In the blockhouse, Cooper couldn’t believe what he had just heard. He pushed a button on his console. “Flight, this is Capcom.”
“Go Capcom,” said Flight Director Chris Kraft.
Cooper relayed the substance of Shepard’s problem.
Kraft conferred with Wernher von Braun who was sitting next him, listening in on all the communications loops.
“No,” said von Braun emphatically. “Absolutely not.”
“Capcom, this is Flight. That’s a negative on that request.”
“Copy that, Flight,” said Cooper. He relayed Kraft’s decision to Shepard.
On board the spacecraft, Shepard was not happy at this news. “Goddamnit,” he swore. “Cooper, you tell them to bring the gantry back in and get me to the head, otherwise, I’m going to have to go in my suit.”
“Flight,” said Bill Williams, “this is the Flight Surgeon.”
“Go,” said Kraft.
“ If he relieves himself in his suit, there is a possibility that he could short out the biometric instrument package. He could electrocute himself, Flight.”
“Roger that,” said Kraft. He relayed this information to Cooper.
“Flight, Capcom,” said Cooper. “He’s been in there for over three hours. Why not just pull him out?”
After conferring with von Braun for a minute or two, Kraft came back on the line. “That’s a negative on that,” he said.
Cooper thought for a minute. “Flight, Capcom. What if we turned off the power to those systems. He could relieve himself without the risk of electrocution.”
“Stand by, Capcom,” said Kraft.
“Flight Surgeon, Flight.”
“Go ahead Flight,” said Williams.
“We’ve had a suggestion from Capcom to turn off the power to the biometric instruments,” said Kraft. “Shepard would be able to relieve himself without the risk of electrocution.”
“We’re a go on that flight,” he said.
“Copy that, Flight Surgeon.” Kraft turned to von Braun, who he knew was listening in on the conversation. “What do you think, Wernher?”
“I concur,” responded von Braun. “The risk is acceptable.”
“We’re a go on that manoeuvre, Capcom,” he said.
“Roger that, Flight,” acknowledged Cooper.
On board Freedom 7, Shepard heard Cooper’s voice in his ear. “Freedom 7, Launch control, please respond.”
“Launch control, this is Freedom 7, go ahead.”
“Freedom 7, we have a solution for your problem.
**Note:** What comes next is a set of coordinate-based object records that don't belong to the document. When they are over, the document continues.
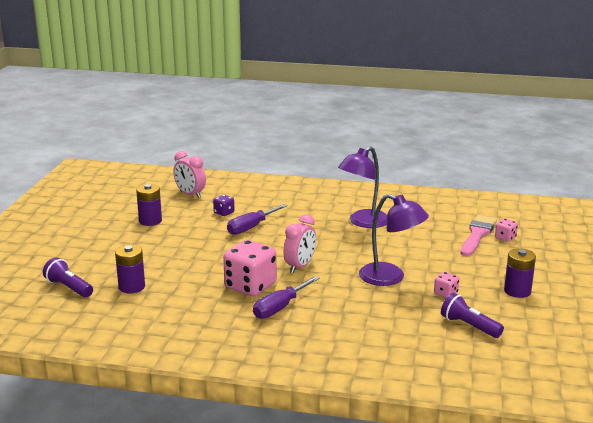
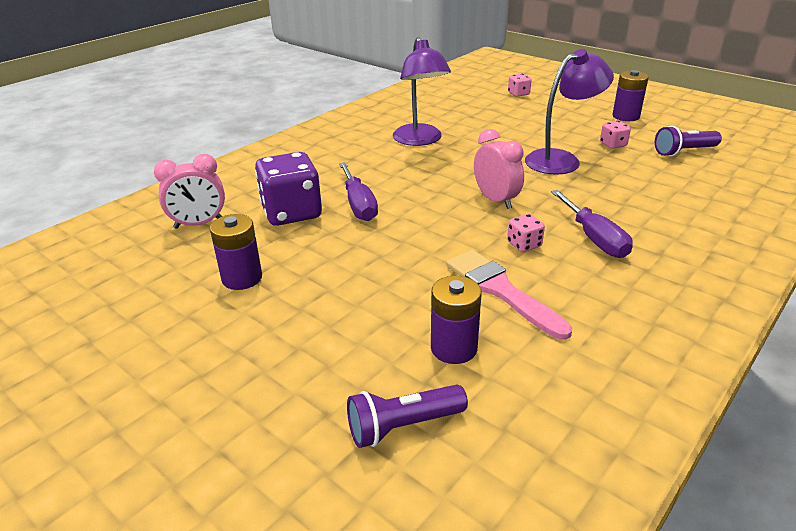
camera: 60 degrees left, 10 degrees up
purple dice [213,195,235,216] -> purple dice [255,152,322,226], size x2.15
pink dice [223,240,277,296] -> pink dice [507,214,545,252], size x0.46
pink brush [461,215,497,256] -> pink brush moved to [446,250,572,340]

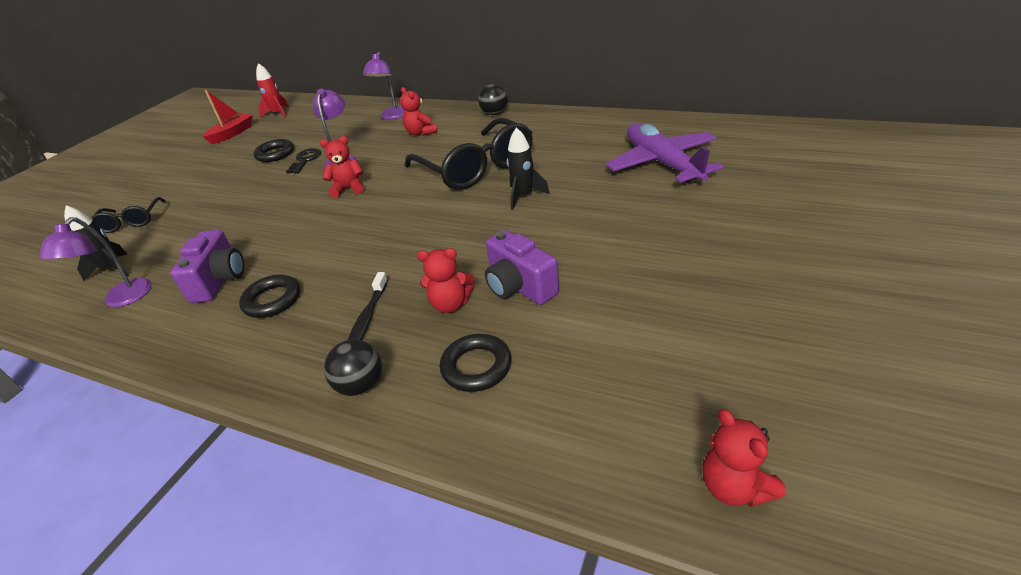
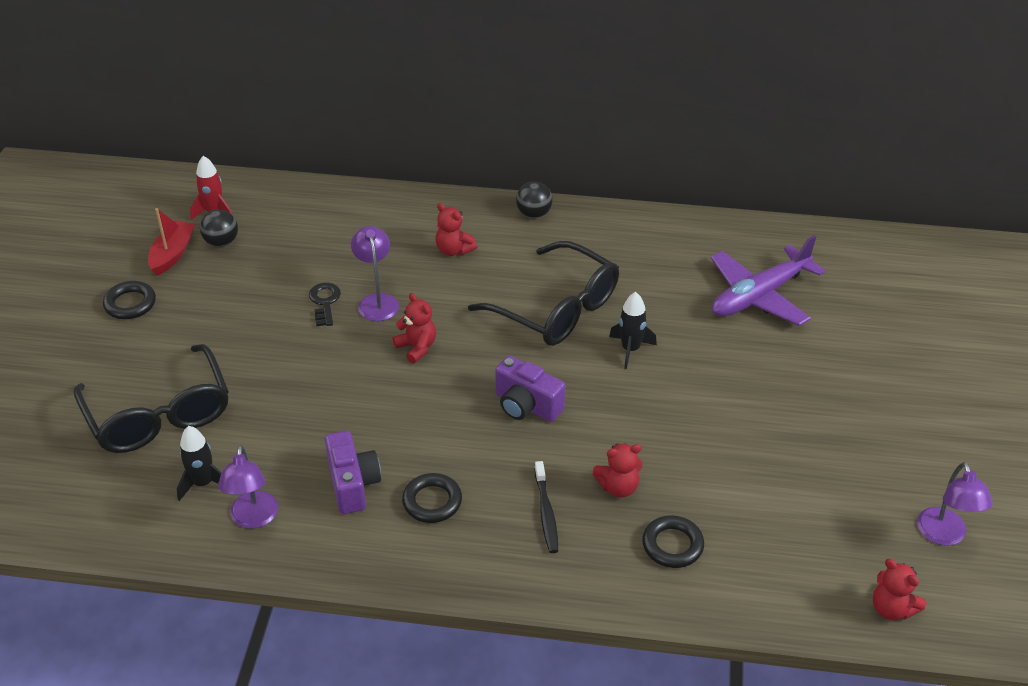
camera: 20 degrees left, 5 degrees up
black glasses [91,197,165,233] -> black glasses [74,344,229,453], size x1.95
black ring [253,139,294,162] -> black ring moved to [103,281,156,319]
red teddy bear [320,136,364,198] -> red teddy bear turned 75 degrees clockwise [393,293,436,364]
black ball [324,339,382,396] -> black ball moved to [200,209,238,247]
purple lamp [363,52,405,120] -> purple lamp moved to [917,462,993,546]
purple camera [485,230,559,305] -> purple camera moved to [495,356,565,422]
purple plane [606,123,724,184] -> purple plane turned 90 degrees counterclockwise [711,235,826,326]

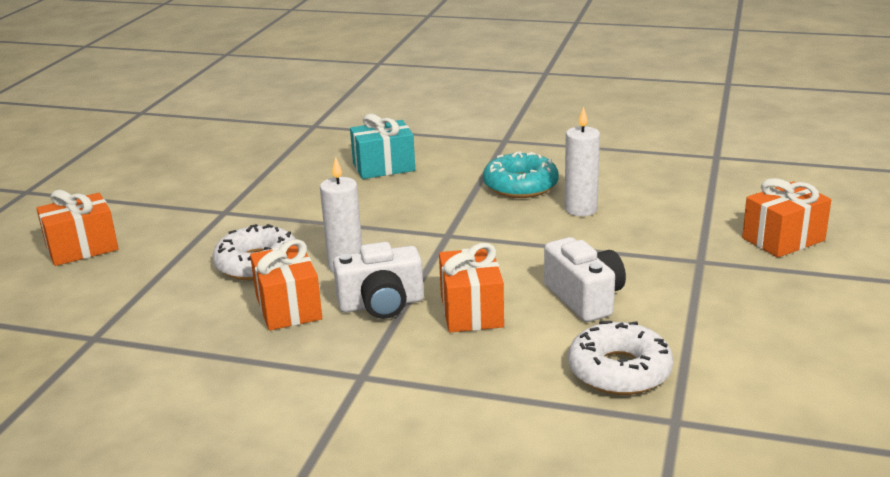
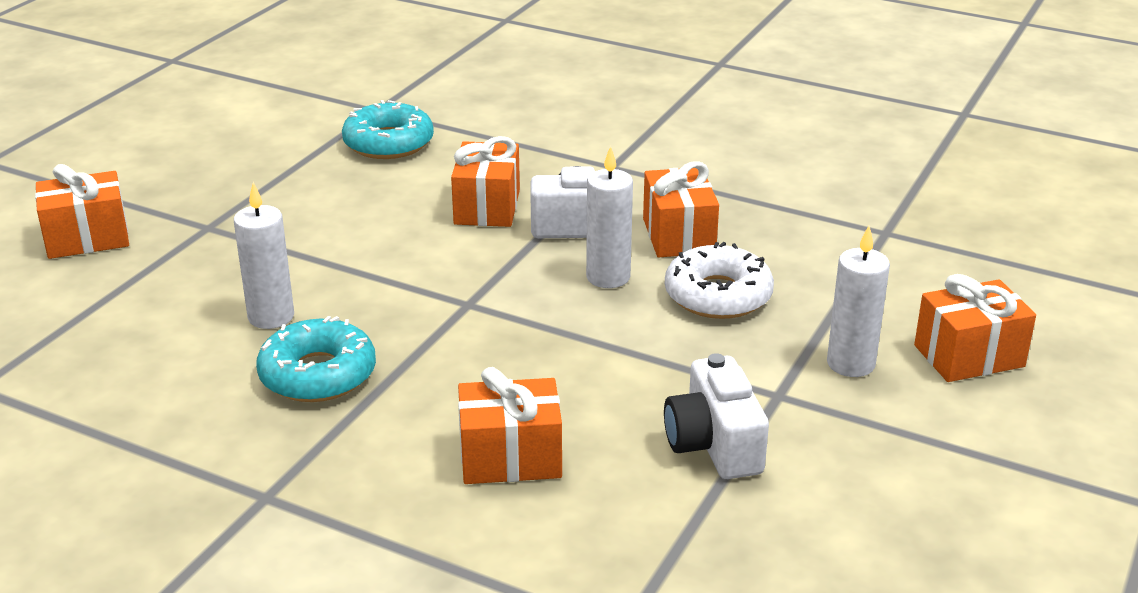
camera: 170 degrees left, 5 degrees up
turquoise gift [350,114,415,179] -> orange gift [458,367,562,484]
white camera [544,237,626,322] -> white camera moved to [664,353,769,479]
white donut [568,321,673,395] -> turquoise donut [342,100,434,159]
none -> white candle [827,226,890,377]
We are turning off the power to the medical instruments. When you’ve dried out, we’ll turn them back on again. Do you copy?”
“Roger that,” answered Shepard.
“Freedom 7, we are turning off the power now,” said Cooper.
Over the open communications loop, Cooper heard a loud “Ahhhhhh!”
Shepard felt the cool wetness pooling in the small of his back and seeping into his heavy cotton underwear. Ten minutes later, after he had dried out sufficiently, the medical instruments were turned back on, and the countdown resumed. The countdown proceeded smoothly for the next hour. At two minutes before launch, the count was held again. This time, it was a problem involving the pressure valve in the rocket’s liquid oxygen fuel tank. Resetting the valve would require scrubbing in the mission and postponing the launch, again, or trying to vent the excess pressure from the fuel tank.
Shepard had been sitting in the spacecraft for nearly four hours, and he was fed up. He keyed his mike. “Launch control, Freedom 7.” Shepard didn’t wait for a response. “I’m cooler than you. Why don’t you fix your little problem and light this candle!”